D'après le texte sur l'Allemagne, dans quelle ville l'archiduc François-Ferdinand a-t-il été assassiné en juin 1914 ?

**Extrait fourni**
%%
PEUT-ON CROIRE À L’ALLEMAGNE ?
par Christine Alfarge,
« Il y a toujours un
impérialisme allemand, la question de fond qui demeure ».
En
1954, le Général de Gaulle déclarait dans une conférence de presse : « La
réunification des deux fractions en une seule Allemagne, qui serait entièrement
libre, nous paraît être le destin normal du peuple allemand, pourvu que
celui-ci ne remette pas en cause ses anciennes frontières et qu’il tende à
s’intégrer un jour dans une organisation contractuelle de toute l’Europe, pour
la coopération, la liberté et la paix ».
Récemment, le
journal allemand Der Spiegel a titré : « La France, l’Allemagne en
mieux », intention ou diversion ? L’avenir nous le dira. Cependant,
au regard de l’histoire, il faut rappeler les ambitions hégémoniques de
l’Allemagne visant en particulier la France et l’Europe toute entière, dès la
première mondiale. De 1914 à 1918, l’Europe et une partie du monde s’engagent
dans la première guerre totale de l’histoire. Chacun des pays belligérants
mobilise des moyens militaires et industriels énormes pour remporter la
victoire.
En juin 1914,
l’archiduc François-Ferdinand est assassiné à Sarajevo en Bosnie-Herzégovine.
La mort brutale de l’héritier du trône de l’Empire austro-hongrois servira de
détonateur à un conflit devenu mondial par des alliances conclues des décennies
plus tôt entre les grandes puissances européennes.
%%
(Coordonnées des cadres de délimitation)
%%
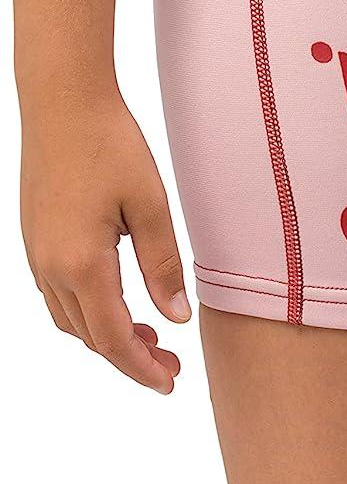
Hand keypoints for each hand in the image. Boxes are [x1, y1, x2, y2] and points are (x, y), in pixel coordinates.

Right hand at [20, 90, 190, 392]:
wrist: (62, 100)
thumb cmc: (109, 143)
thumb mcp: (150, 205)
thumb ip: (162, 265)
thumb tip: (175, 318)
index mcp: (82, 263)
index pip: (114, 338)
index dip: (143, 368)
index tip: (171, 383)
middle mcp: (51, 266)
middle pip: (90, 336)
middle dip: (130, 358)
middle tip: (171, 365)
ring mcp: (36, 253)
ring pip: (70, 319)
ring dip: (106, 336)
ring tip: (149, 337)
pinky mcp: (34, 237)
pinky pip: (57, 294)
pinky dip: (87, 312)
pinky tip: (115, 301)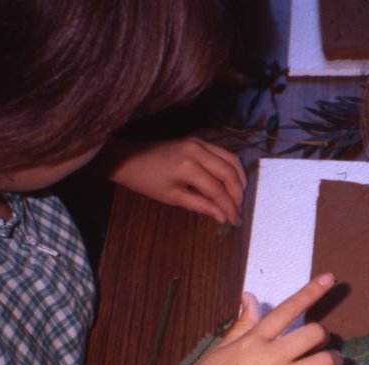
%%
**Corrigé détaillé**
À Sarajevo, en Bosnie-Herzégovine.